Thursday, August 09, 2007

The Catholic Church's Jewish cardinal

Mort Reicheck's blog continues. At eighty, this guy has a historical perspective that all should envy. Here he discusses Jewish ethnicity as distinctly different from faith. He makes reference to Messianic Jews who have embraced Christianity. I understand many Messianic Jews see themselves as completed Jews. As a Christian I rather like the notion. Thanks to activities in my younger days I think of myself as an honorary Jew as well.

The death earlier this week of France's Cardinal Jean-Marie Lustiger underscores the very sensitive issue of Jewish identity. The traditional Orthodox Jewish view is that some one born of a Jewish mother is a Jew, but that Jewish identity is erased if a Jew converts to Christianity or any other religious faith. The late French cardinal steadfastly challenged that view...

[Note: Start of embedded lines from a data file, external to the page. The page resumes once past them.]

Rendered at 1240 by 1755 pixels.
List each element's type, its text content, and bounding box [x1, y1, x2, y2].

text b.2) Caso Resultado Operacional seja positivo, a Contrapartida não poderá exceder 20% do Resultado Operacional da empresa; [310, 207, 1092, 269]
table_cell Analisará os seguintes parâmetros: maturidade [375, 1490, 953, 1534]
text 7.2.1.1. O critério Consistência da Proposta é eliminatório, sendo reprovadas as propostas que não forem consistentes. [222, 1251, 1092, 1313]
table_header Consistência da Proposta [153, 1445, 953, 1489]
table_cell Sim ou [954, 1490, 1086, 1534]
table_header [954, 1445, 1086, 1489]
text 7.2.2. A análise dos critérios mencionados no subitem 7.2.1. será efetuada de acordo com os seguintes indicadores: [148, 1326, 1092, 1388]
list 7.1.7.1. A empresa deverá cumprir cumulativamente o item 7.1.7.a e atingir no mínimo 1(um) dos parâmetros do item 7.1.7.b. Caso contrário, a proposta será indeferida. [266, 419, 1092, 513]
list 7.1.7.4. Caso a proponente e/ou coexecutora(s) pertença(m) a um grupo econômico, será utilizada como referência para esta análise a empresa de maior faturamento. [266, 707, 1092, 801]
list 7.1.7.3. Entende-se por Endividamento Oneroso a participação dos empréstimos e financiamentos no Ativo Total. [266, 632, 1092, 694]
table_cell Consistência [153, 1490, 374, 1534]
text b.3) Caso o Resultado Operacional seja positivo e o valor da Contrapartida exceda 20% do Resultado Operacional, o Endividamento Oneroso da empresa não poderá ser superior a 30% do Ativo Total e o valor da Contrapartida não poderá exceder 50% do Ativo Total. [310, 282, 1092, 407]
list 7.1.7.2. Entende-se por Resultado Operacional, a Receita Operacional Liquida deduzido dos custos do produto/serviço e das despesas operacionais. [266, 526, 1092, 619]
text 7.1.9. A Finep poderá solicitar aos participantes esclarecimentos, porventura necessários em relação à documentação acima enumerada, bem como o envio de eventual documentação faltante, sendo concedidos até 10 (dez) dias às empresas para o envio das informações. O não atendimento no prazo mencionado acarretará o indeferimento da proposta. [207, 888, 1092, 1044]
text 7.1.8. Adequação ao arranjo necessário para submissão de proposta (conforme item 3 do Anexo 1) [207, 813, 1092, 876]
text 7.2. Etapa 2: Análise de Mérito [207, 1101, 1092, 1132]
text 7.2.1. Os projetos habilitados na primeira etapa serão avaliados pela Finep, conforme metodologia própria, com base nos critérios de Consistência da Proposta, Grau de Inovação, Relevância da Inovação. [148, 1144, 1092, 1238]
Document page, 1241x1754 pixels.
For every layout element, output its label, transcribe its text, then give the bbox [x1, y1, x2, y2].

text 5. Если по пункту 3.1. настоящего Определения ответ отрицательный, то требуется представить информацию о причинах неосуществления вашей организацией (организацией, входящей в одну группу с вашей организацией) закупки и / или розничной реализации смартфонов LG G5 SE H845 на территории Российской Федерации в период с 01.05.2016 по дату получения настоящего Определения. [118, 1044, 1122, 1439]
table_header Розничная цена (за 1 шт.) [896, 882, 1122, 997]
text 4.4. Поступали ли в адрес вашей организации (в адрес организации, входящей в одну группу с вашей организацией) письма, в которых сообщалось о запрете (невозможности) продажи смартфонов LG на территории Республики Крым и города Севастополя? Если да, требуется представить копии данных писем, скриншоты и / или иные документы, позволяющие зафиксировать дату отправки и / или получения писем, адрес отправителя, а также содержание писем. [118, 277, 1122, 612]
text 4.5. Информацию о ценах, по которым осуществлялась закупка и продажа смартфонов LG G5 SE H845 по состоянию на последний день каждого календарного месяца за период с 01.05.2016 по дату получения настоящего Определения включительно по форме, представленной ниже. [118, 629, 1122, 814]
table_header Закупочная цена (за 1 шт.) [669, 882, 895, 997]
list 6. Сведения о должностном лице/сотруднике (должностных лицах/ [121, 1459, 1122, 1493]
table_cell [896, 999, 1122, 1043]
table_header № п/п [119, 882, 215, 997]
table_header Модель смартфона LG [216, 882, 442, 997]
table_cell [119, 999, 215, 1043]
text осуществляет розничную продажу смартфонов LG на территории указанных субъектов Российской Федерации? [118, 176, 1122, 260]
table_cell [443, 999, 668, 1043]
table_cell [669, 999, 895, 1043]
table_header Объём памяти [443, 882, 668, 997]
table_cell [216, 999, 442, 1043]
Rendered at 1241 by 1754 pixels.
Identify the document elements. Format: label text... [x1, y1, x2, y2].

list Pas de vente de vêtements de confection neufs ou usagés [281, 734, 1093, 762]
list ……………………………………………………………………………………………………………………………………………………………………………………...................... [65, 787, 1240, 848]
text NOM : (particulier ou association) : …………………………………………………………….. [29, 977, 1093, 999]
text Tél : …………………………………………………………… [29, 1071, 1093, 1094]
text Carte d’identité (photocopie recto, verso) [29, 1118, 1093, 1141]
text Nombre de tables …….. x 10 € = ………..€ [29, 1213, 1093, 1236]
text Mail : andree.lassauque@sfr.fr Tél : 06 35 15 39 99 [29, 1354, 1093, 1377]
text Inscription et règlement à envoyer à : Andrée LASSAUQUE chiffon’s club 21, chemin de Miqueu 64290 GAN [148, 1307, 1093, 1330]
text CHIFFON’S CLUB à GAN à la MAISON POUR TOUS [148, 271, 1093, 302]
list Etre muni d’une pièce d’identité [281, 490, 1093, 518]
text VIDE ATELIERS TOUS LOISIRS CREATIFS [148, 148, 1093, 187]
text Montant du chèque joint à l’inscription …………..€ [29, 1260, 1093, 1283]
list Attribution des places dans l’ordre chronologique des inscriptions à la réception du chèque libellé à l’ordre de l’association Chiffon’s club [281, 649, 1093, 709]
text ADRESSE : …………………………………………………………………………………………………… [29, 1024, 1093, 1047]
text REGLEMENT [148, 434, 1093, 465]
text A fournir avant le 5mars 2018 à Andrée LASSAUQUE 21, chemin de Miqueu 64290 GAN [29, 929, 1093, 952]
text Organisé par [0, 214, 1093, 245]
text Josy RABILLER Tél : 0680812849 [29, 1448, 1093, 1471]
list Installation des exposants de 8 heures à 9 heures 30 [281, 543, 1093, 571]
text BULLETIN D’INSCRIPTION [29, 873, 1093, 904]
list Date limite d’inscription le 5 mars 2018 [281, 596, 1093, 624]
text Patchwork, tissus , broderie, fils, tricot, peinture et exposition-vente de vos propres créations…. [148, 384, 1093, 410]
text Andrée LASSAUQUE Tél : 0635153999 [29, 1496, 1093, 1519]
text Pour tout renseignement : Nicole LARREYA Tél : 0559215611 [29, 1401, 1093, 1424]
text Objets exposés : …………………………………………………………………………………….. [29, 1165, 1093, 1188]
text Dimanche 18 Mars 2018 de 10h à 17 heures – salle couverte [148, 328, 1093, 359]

Lustiger, who was the archbishop of Paris until his retirement two years ago, was born to Polish Jewish immigrant parents in Paris. In 1940, after the German occupation of France, he was hidden with a Catholic family where he was exposed to and converted to Catholicism at age 13.
[...]
The ethnicity argument is that Jewishness is more than a religious faith. With a common language and written alphabet (Hebrew), history, tradition, and culture, Jews are also an ethnic group. Historical and geographic circumstances, however, led to the emergence of three separate Jewish ethnic sub-groups--Ashkenazim (European), Sephardim (Mediterranean), and Mizrahim (Middle East and central Asia)--all of whom possess these common characteristics.

Some would even argue that belief in Judaism as a religion is not necessarily a requirement for Jewish identity. The late Cardinal Lustiger obviously held this view...

Solid, short read.
Go learn something.

2 comments:

Anonymous said...

Hi, hoots,
I can identify with your feeling of being an "honorary Jew." I am a Christian too, but sang in a Conservative Temple choir in Miami a decade or more ago, and felt that I was learning much about the roots of my Christianity. At that time, I was Episcopalian, but now am Catholic, and I do not find Fr. Lustiger's sense of a "dual identity" the least bit strange. Why should those Jews who decided Jesus was NOT the Messiah, be more Jewish than those who decided that Jesus WAS the Messiah? Why should it not be possible to keep the Jewish law and the Christian law at the same time? Perhaps Fr. Lustiger did this. Who knows, did he keep kosher? He could have, and at the same time received the sacraments of the Church. Let us expand our ideas of the possibilities here. The Holy Spirit is present in the Old Testament and in the New -- can He not guide us to some reconciling insight here?
Thanks for writing what you wrote,
Sara

Hoots said...

Thank you for reading and leaving a comment. No matter what various authorities may say, the bonds between the two faiths are as clear and strong as the color of our eyes. The high school I attended was where Jewish families in that town sent their children. We couldn't have a meaningful band rehearsal on a Jewish holiday because so many were missing. My closeness with Jewish friends goes way back, including a couple of Messianic Jews, an interesting latter-day group that is regarded as Christian, even though many of them observe Kosher traditions and think of themselves as "completed" Jews.
I like the line of the Jewish leader who said "We can wait together for the Messiah and when He returns we can ask Him if he's been here before."